The humble laboratory mouse has taught us a phenomenal amount about embryonic development, disease, and evolution. And, for decades, the pharmaceutical industry has relied on these critters to test the safety and efficacy of new drug candidates. If it works in mice, so we thought, it should work in humans. But when it comes to molecules designed to target a sepsis-like condition, 150 drugs that successfully treated this condition in mice later failed in human clinical trials—a heartbreaking loss of decades of research and billions of dollars. A new NIH-funded study  reveals why.
Tissue engineering is turning into a very powerful tool to learn about biology. We haven’t quite figured out how to grow full sized replacement organs, but we’re able to cultivate miniature versions on a chip. These organs-on-a-chip are poised to revolutionize and fast-track drug discovery and development.
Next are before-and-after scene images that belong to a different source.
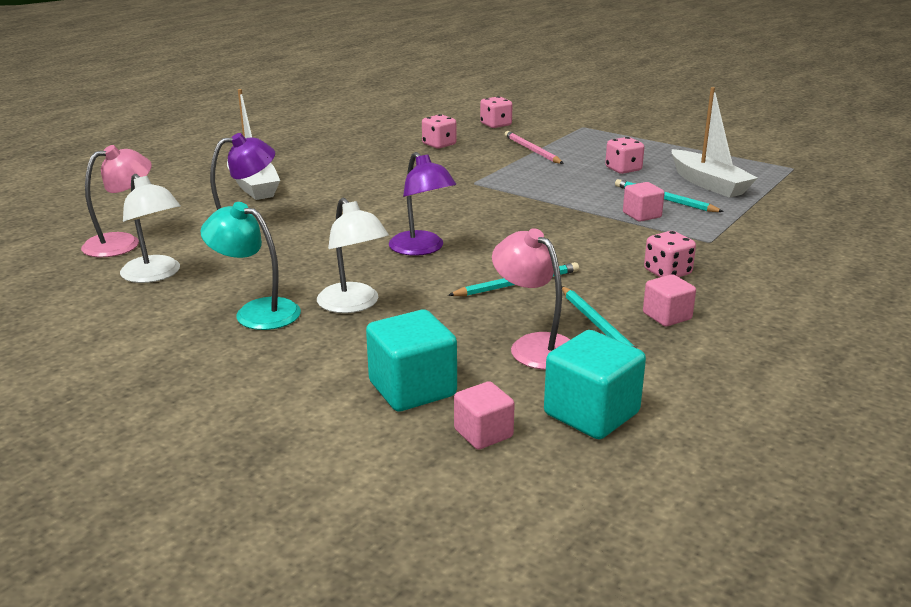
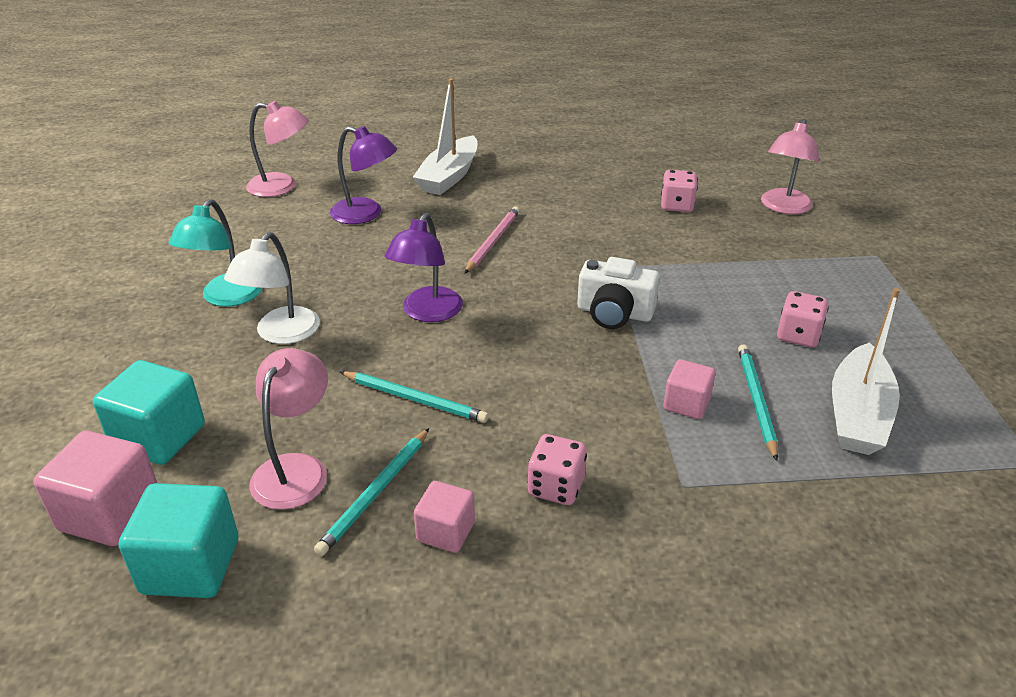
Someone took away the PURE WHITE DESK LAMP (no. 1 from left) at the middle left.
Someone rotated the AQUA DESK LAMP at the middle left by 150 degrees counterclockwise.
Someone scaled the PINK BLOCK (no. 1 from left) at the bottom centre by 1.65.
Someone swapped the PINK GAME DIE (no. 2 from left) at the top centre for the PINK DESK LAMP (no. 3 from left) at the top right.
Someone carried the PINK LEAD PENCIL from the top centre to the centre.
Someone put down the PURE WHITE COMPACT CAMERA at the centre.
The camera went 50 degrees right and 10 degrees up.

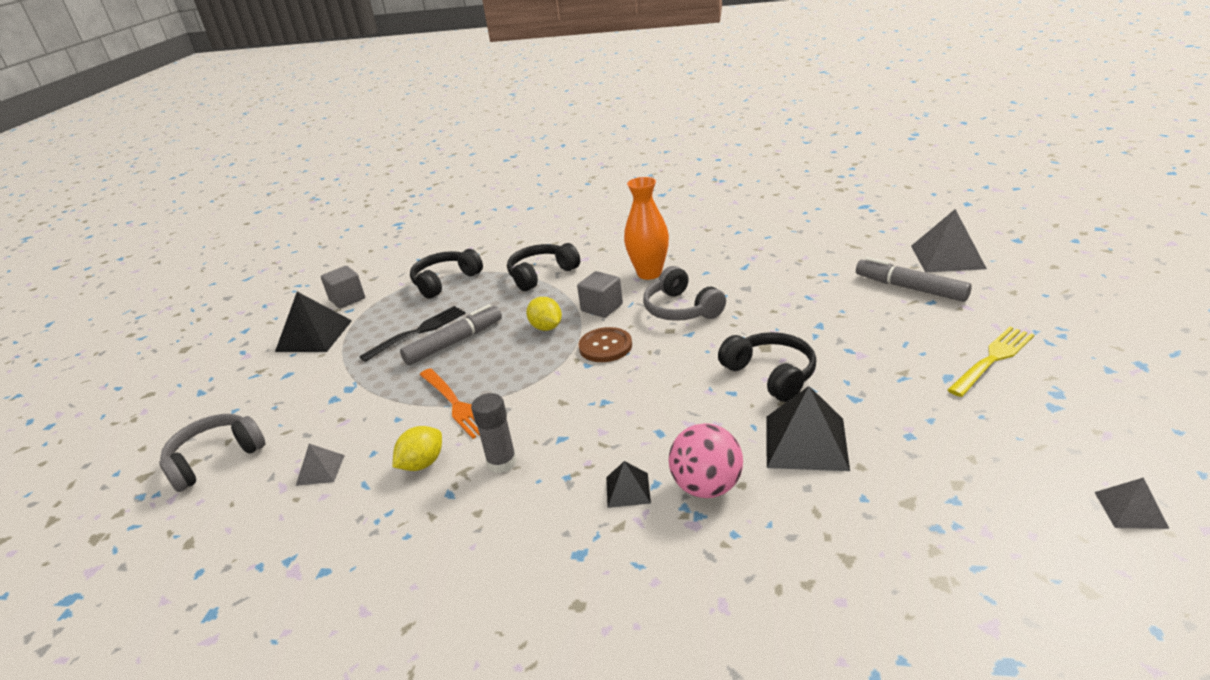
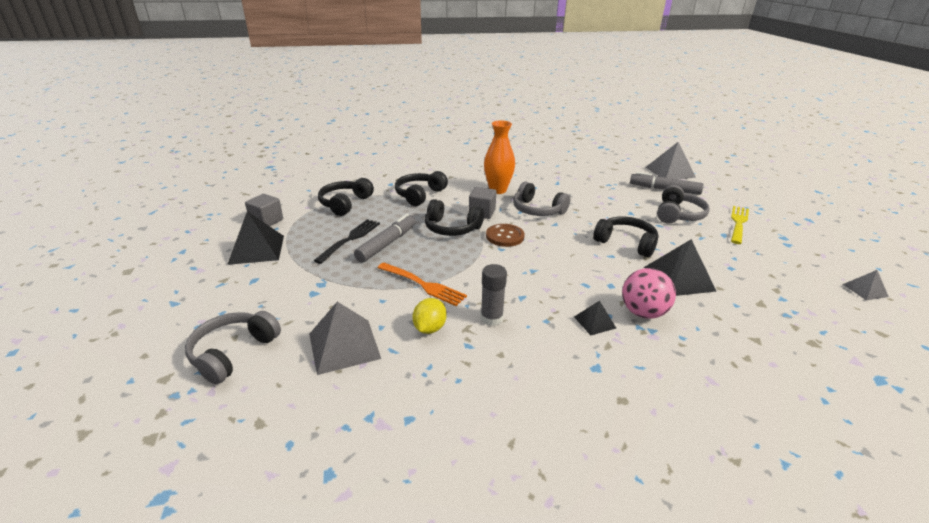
Someone scaled the GRAY PYRAMID SHAPE (no. 1 from left) at the bottom left by 1.89.
Someone swapped the YELLOW CITRUS FRUIT (no. 2 from left) at the centre for the JET-BLACK HEADPHONES (no. 3 from left) at the centre.
Someone put down the GRAY HEADPHONES (no. 3 from left) at the middle right.
The camera went 25 degrees left and 0 degrees up.

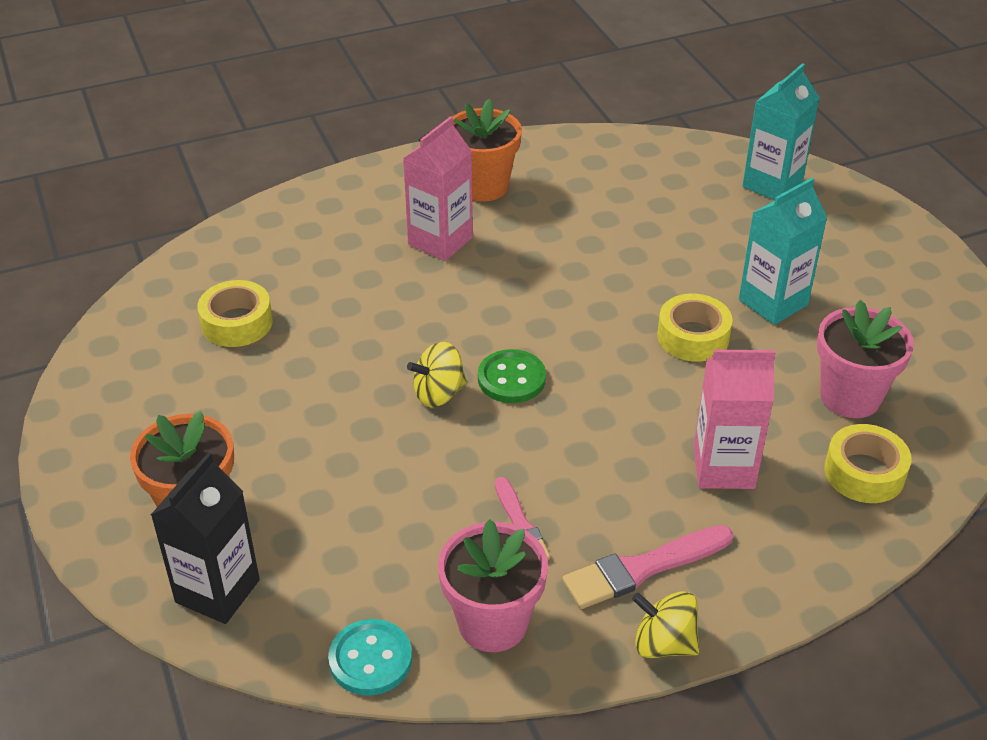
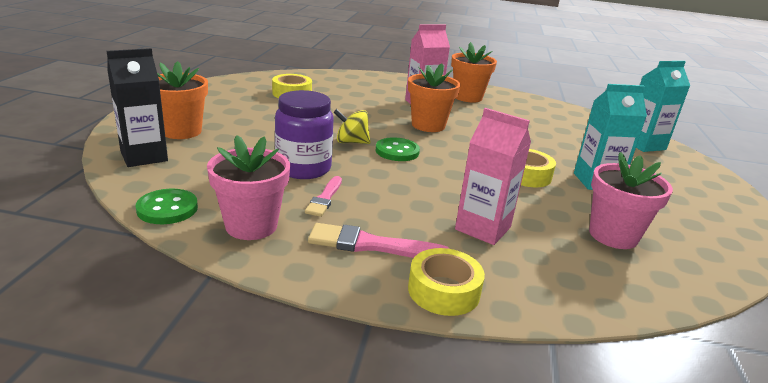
Someone repainted the AQUA BUTTON at the bottom centre, which became the LEAF-GREEN BUTTON (no. 1 from left) at the middle left.
Someone took away the YELLOW SPINNING TOP (no. 2 from left) at the bottom right.
Someone carried the YELLOW STICKY TAPE (no. 3 from left in the first image) from the middle right to the bottom centre.
Someone put down the PURPLE JAR at the centre.
Someone put down the ORANGE-COLOURED FLOWER POT (no. 2 from left) at the top centre.
The camera went 30 degrees right and 15 degrees down.

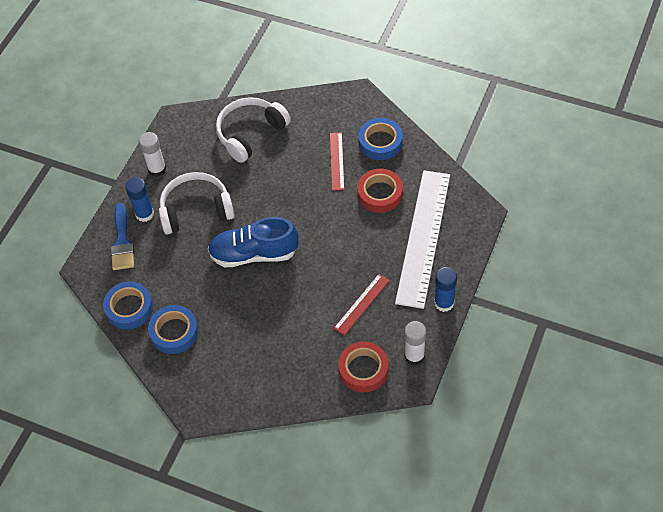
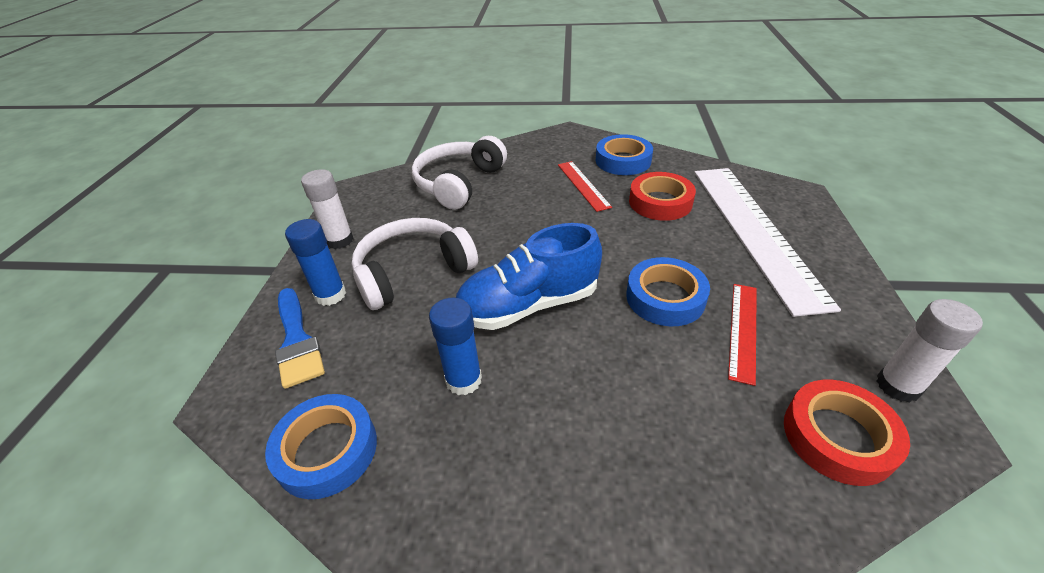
Someone carried the BLUE STICKY TAPE (no. 2 from left in the first image) from the middle left to the centre.
Someone carried the BLUE GLUE STICK (no. 2 from left) from the middle right to the centre.
The camera went 20 degrees left and 15 degrees down.

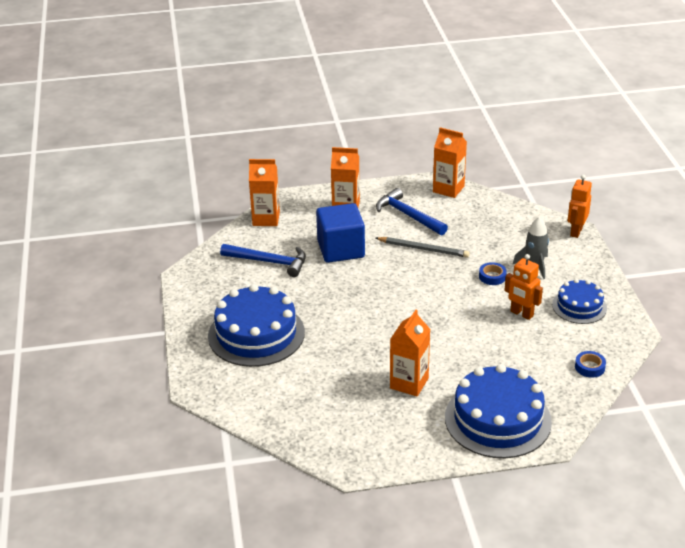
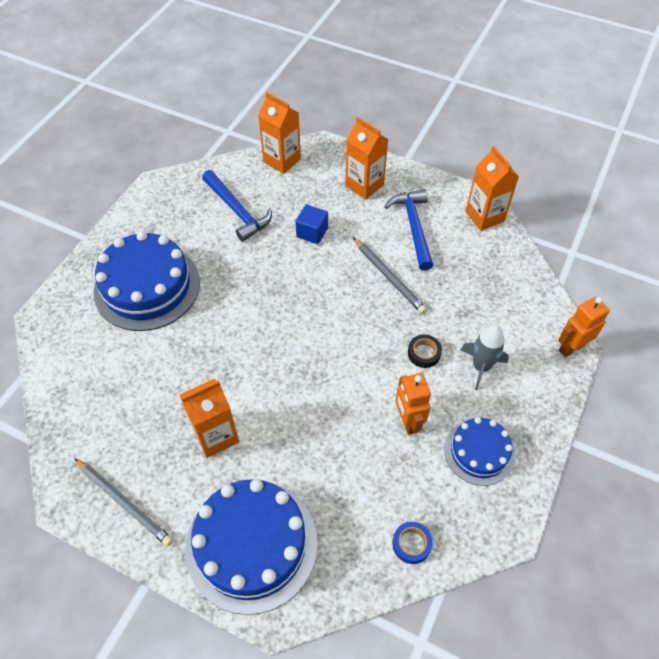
Someone scaled the BLUE BLOCK at the centre by 0.54.
Someone repainted the BLUE STICKY TAPE (no. 1 from left) at the middle right, which became the JET-BLACK STICKY TAPE at the centre.
Someone put down the GRAY LEAD PENCIL (no. 1 from left) at the bottom left.
The camera went 35 degrees right and 20 degrees up.

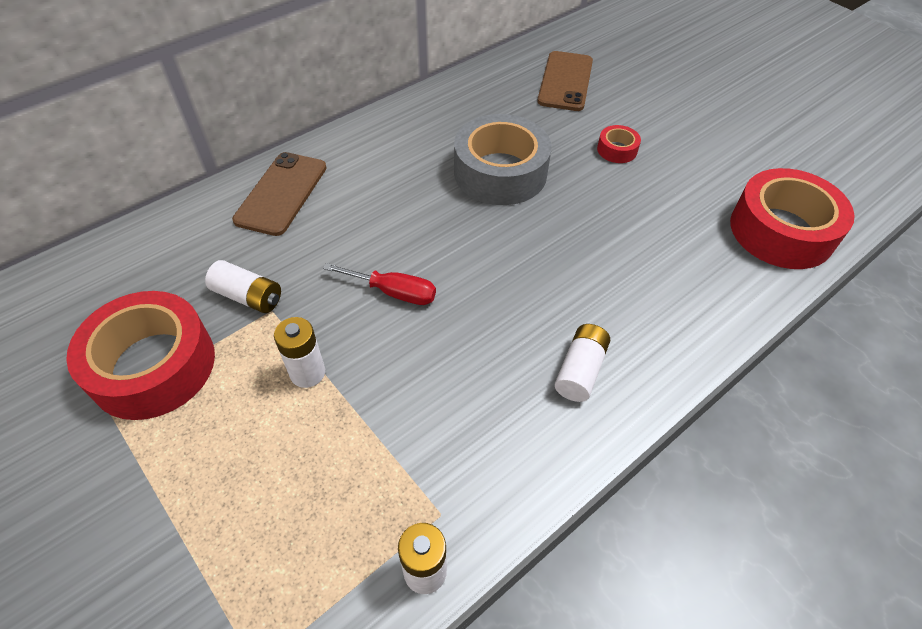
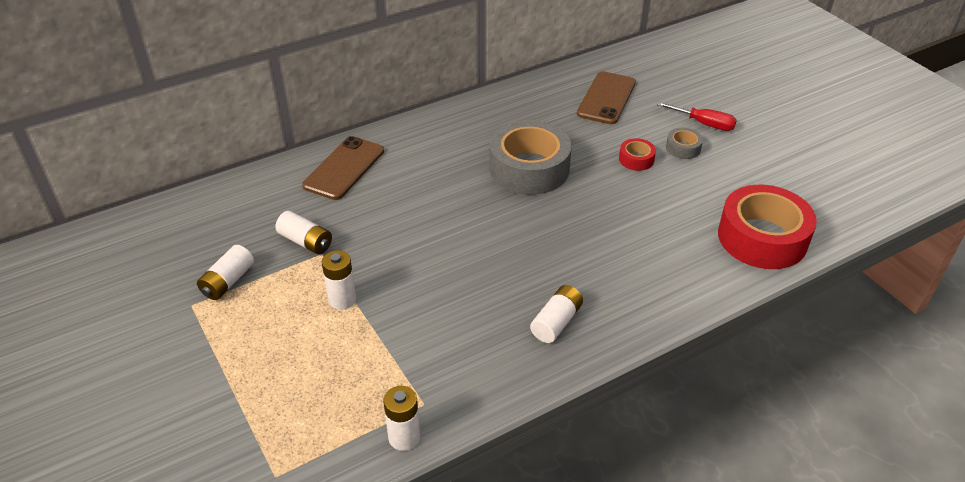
Someone swapped the RED STICKY TAPE (no. 1 from left) at the middle left for the PURE WHITE AA BATTERY (no. 1 from left) at the middle left.
Someone carried the RED SCREWDRIVER from the centre to the top right.
Someone put down the GRAY STICKY TAPE (no. 2 from left) at the top right.
The camera went 10 degrees right and 10 degrees down.

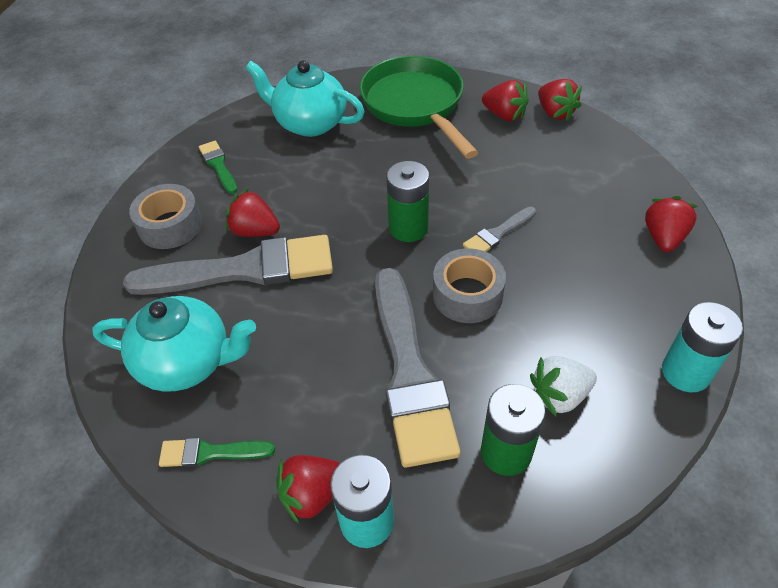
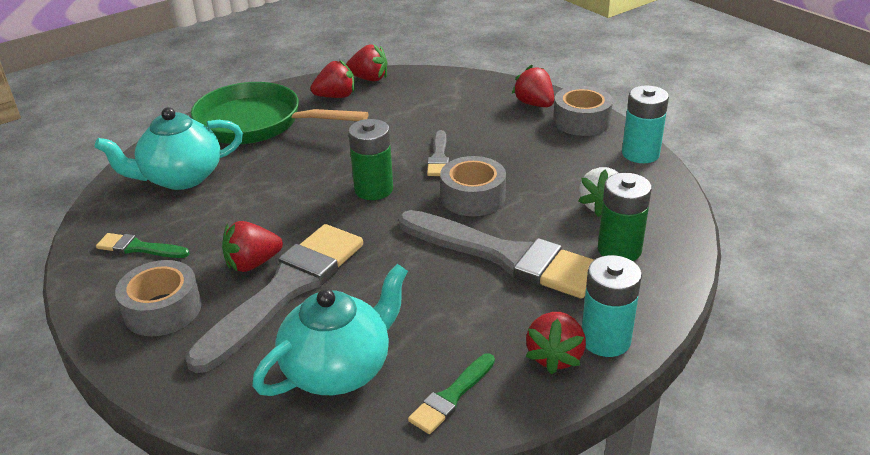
Someone put down the GRAY STICKY TAPE (no. 3 from left) at the top right.
The camera went 50 degrees left and 15 degrees down.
Already a new lung-on-a-chip, developed by NIH-funded investigators at the Wyss Institute in Boston, MA, is a game changer. This nifty little thumb-sized device offers a new way to model human diseases, and a cheaper and faster way to screen potential drugs.
Currently, molecules that are promising drug candidates are tested in test tubes or Petri dishes, then in animals, and then, if they’re successful, in a series of human clinical trials. It’s a long, costly process that, on average, takes about 14 years from discovery to clinic with a price tag of up to $2 billion.